The 3rd Law of Muscle

[quote]actionjeff wrote:

ok. fair enough

The current plan I’m on calls for some fast acting carbohydrates pre and peri-workout to normalize blood glucose levels and keep them up throughout the workout.

Should I use my SURGE Workout Fuel for this or save it for a rainy day? [/quote]

Surge Workout Fuel will work very well for this.

tried it for the first time today.

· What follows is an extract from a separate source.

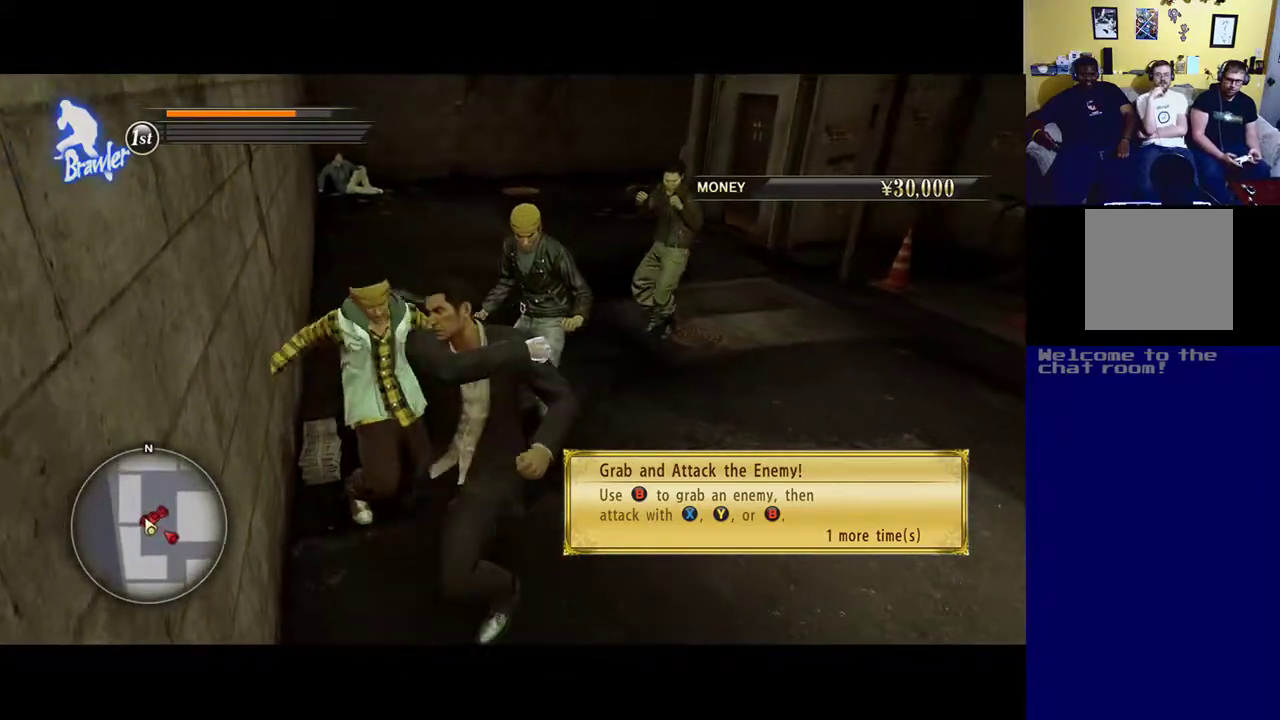
{"buttons": [], "left_stick": "center", "right_stick": "center", "events": [[17, "X", "down"], [150, "X", "up"], [367, "X", "down"], [483, "X", "up"]]}
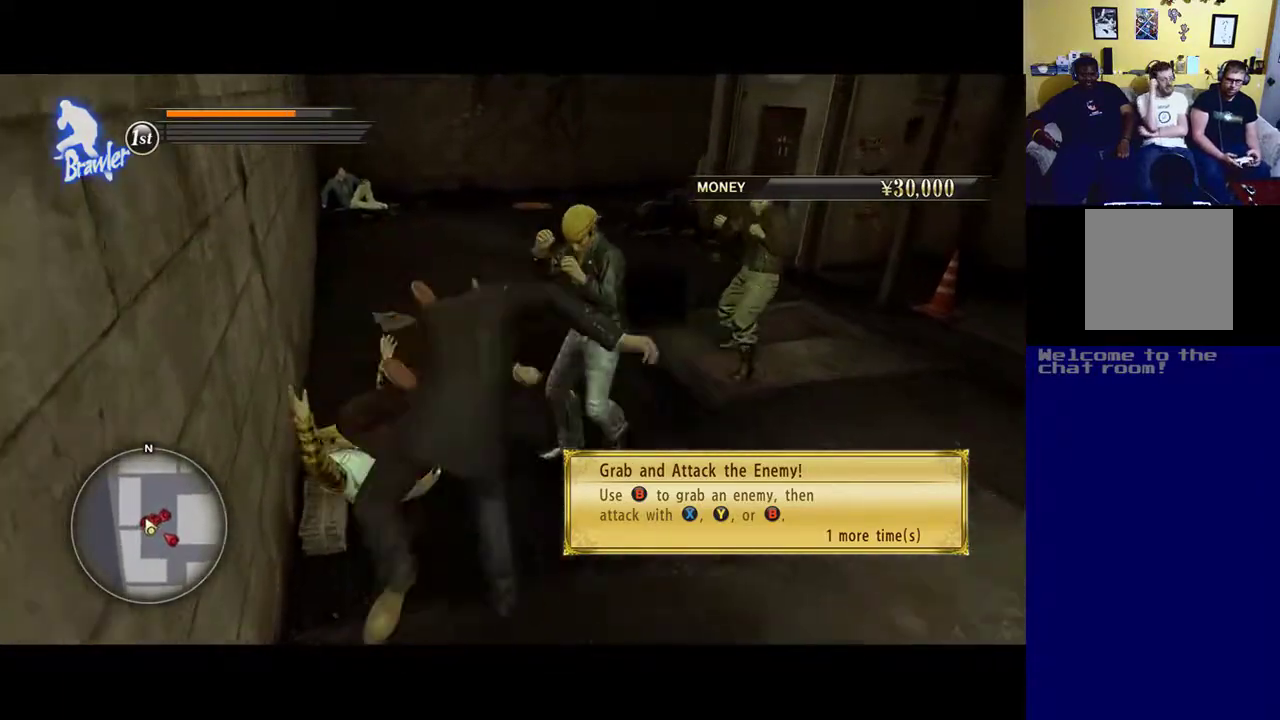
{"buttons": [], "left_stick": "up-right", "right_stick": "center", "events": [[83, "X", "down"], [217, "X", "up"], [317, "X", "down"], [317, "left_stick", "right"], [417, "left_stick", "up-right"], [450, "X", "up"]]}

Workout went about an hour and i used 3 scoops including total started sipping it 15 mins pre workout.

my workout was amazing i hit 3 more reps than the previous week on a 225 max reps bench. Think im going to try to go down to 2 or 2 1/2 scoops due to cost.

Only question i have is should big guys take a little more than the smaller guys? i know 4 scoops is over kill but as a 6’5 265 guy is 3 a good amount?

for anyone who can answer, could i use this during a hockey game or before of after??

[quote]crod266 wrote:
for anyone who can answer, could i use this during a hockey game or before of after??[/quote]

Definitely.

All of the athletes with whom we consult use Surge Workout Fuel during competition.

I’d start drinking it during warm-up and continue until 30 minutes after your last shift.

[quote]HJLau75 wrote:
Let me get this straight.

For athletic competitions i.e. track workouts, basketball, football, soccer. SURGE Workout Fuel should be consumed alone at 1 scoop per 30 minutes.[/quote]

That is what the practical experience has been.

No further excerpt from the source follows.